It’s been a wild ride for pot stocks already in 2020. Last year, the Horizons Marijuana Life Sciences ETF (OTC: HMLSF) fell by 39% while the S&P 500 soared by 31%. This year, the Life Sciences ETF is already down 35%, except this time the S&P 500 is also down by 11%. Unfortunately, some volatility is unavoidable as a result of the coronavirus pandemic. However, for cannabis investors who want to minimize their risk and look for safer options to invest in, there is a solution — medical marijuana.
Some examples of stocks in this space include pharmaceutical companies like Corbus Pharmaceuticals (NASDAQ:CRBP) and Arena Pharmaceuticals (NASDAQ:ARNA) that have drugs that utilize cannabinoid receptors. Another is Trulieve Cannabis (OTC:TCNNF) a cannabis producer that’s heavily focused on the medical marijuana segment, serving the Florida market where it has 46 dispensaries.
Here are three reasons why medical marijuana stocks are safer options for investors.
1. Medical marijuana is essential and demand should remain strong
During the coronavirus pandemic, individual state governors are deciding whether cannabis is essential and if pot shops can remain open within their states. But for many patients, medical marijuana isn’t a discretionary expense; it’s necessary for their health and wellness. And as concerns grow that drug shortages may be on the rise, demand for medical marijuana may actually increase as current non-marijuana users may look for alternatives, including cannabis. In Pennsylvania, the state is seeing a surge of new patients. At the Sanctuary Wellness Institute, doctors are fielding approximately 300 calls every day from prospective patients.
But even if demand doesn’t increase, it should at least remain stable. In Michigan and in states across the country, there were wild swings in recreational pot sales during the month of March. But according to sales at Ann Arbor-based Exclusive Brands, the demand for medical marijuana remained steady.
Colorado’s recreational pot market’s been around since 2014 and is a lot more developed, and it says much of the same: Medical marijuana sales are more consistent. Data from 2019 shows that monthly medical marijuana sales were between a range of $24 million to $32 million. In contrast, recreational pot sales had a much wider range, from a low of $95 million to a high of more than $141 million.

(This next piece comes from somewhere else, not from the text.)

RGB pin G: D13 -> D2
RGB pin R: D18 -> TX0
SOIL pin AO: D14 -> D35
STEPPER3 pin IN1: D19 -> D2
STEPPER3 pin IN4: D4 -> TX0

2. More places around the world permit medical marijuana
There are more than 30 states in the U.S. that permit medical marijuana, but cannabis is only legal for recreational use in 11 states. And outside of Canada and Uruguay, no other country has legalized recreational pot, either. Much of the excitement and optimism surrounding pot stocks has been the potential growth and the potential opportunities that exist once legalization happens around the world. However, that’s been moving at a snail’s pace. Even though legalization has progressed in the U.S., there’s still no sign that federal legalization of pot is imminent. It could still take years for that to happen.

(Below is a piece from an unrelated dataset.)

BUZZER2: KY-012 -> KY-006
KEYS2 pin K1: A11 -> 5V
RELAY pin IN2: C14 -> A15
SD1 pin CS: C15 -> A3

There’s more acceptability of medical marijuana around the globe than there is for recreational pot, and that’s why it’s a safer investment. Even in Asia, where countries are very conservative when it comes to cannabis, medical marijuana is making progress. South Korea was the first to legalize medical marijuana in 2018, and other Asian countries have since softened their views as well.

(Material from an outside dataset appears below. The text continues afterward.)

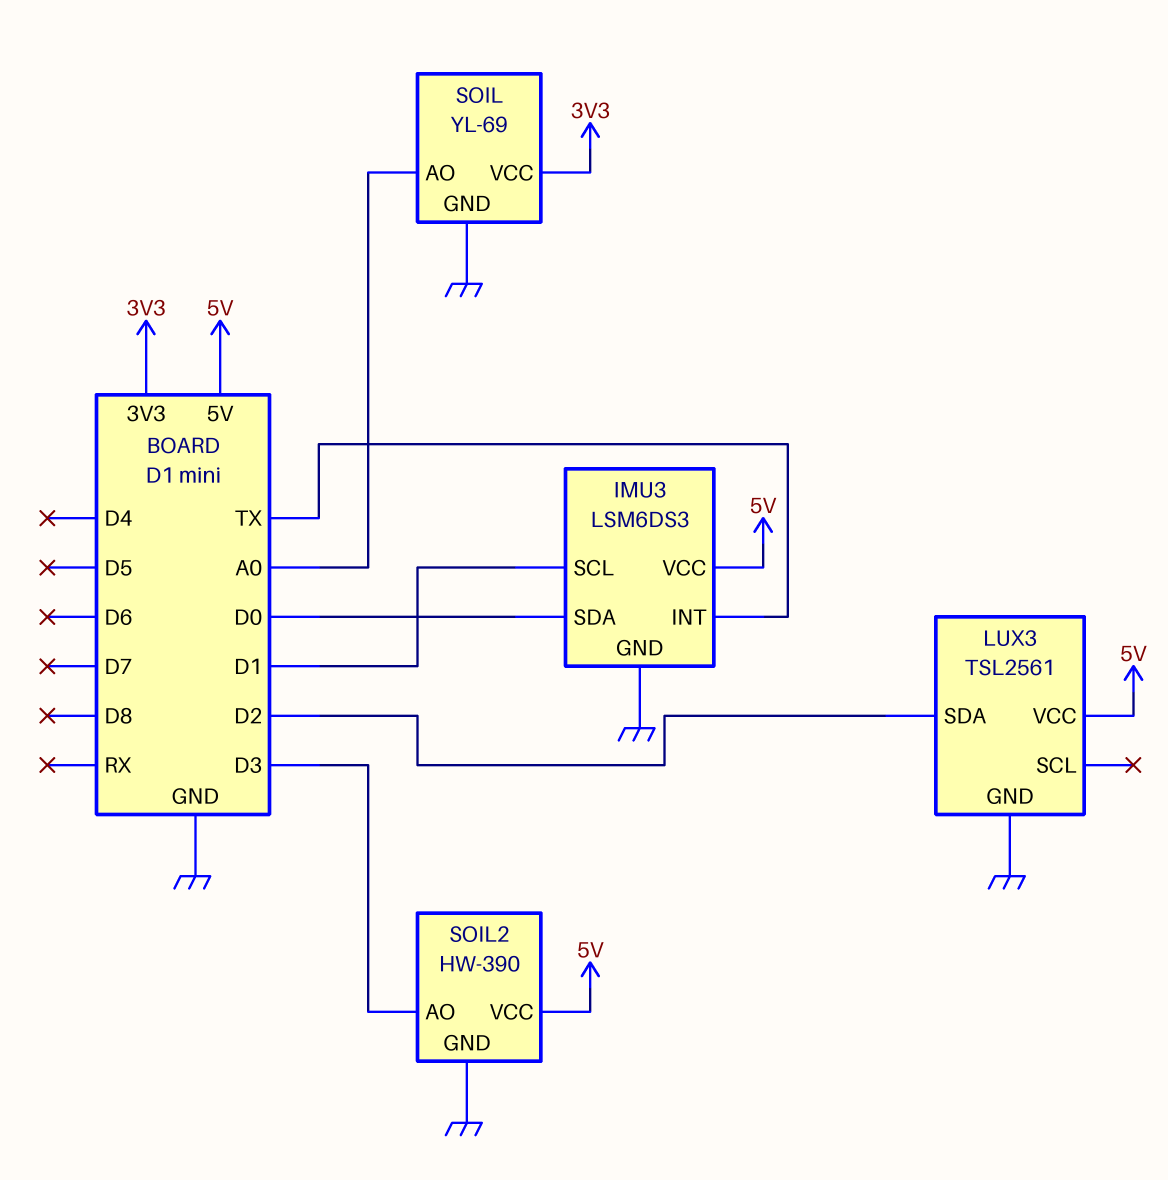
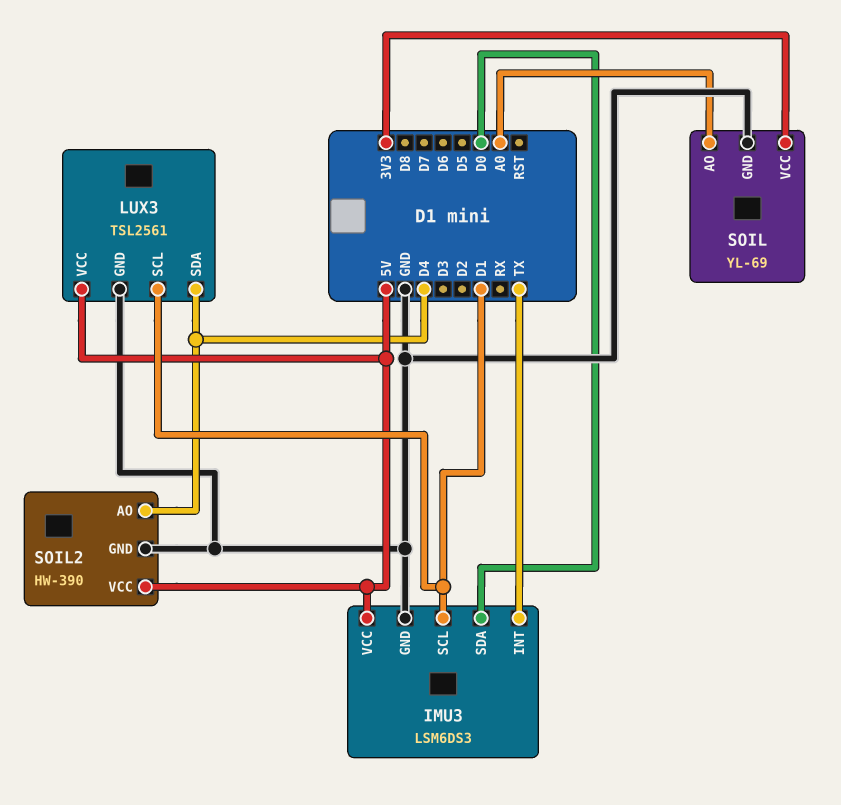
LUX3 pin SCL: none -> D1
LUX3 pin SDA: D2 -> D4
SOIL2 pin AO: D3 -> D4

There are more places around the world for medical marijuana companies to sell pot to, and that makes them more diversified and safer investments than cannabis producers that depend on the growth of the recreational market.
3. Medical marijuana stocks are less volatile
Given their stability, it comes as little surprise that medical marijuana stocks are often more consistent in their returns as well. GW Pharmaceuticals (NASDAQ:GWPH) is one of the top medical marijuana stocks in the industry, with its cannabis-based Epidiolex drug the only one approved by the Food and Drug Administration thus far. The drug got the OK from the European Commission last year as well, paving the way for more countries to permit the sale of Epidyloex, which is the drug’s trade name in Europe.
Here’s how GW has performed against some of the big-name pot stocks in North America since the start of 2020.
While the stock’s suffered losses, they’ve been nowhere near some of the declines that other stocks have gone on this year. The other stocks sell medical marijuana products as well, but the difference is that GW’s focus is on that segment of the market. Its growth depends on the growth of the medical marijuana segment, rather than the success of the recreational market, which is the case for many other cannabis stocks. That’s why GW is a safer, more stable investment, and it explains why the stock hasn’t been as erratic as many of its peers.
What does this mean for investors?
In short, if you’re looking to cut down your risk and minimize your potential losses, investing in a stock like GW may be a safe bet. The company was near breakeven in 2019 with a net loss of just $9 million, and its revenue soared from $15 million to $311 million, largely due to the success and growth of Epidiolex. The company’s focus on a more stable segment of the industry, coupled with strong financials makes the stock one of the better pot stocks that you can buy for the long term.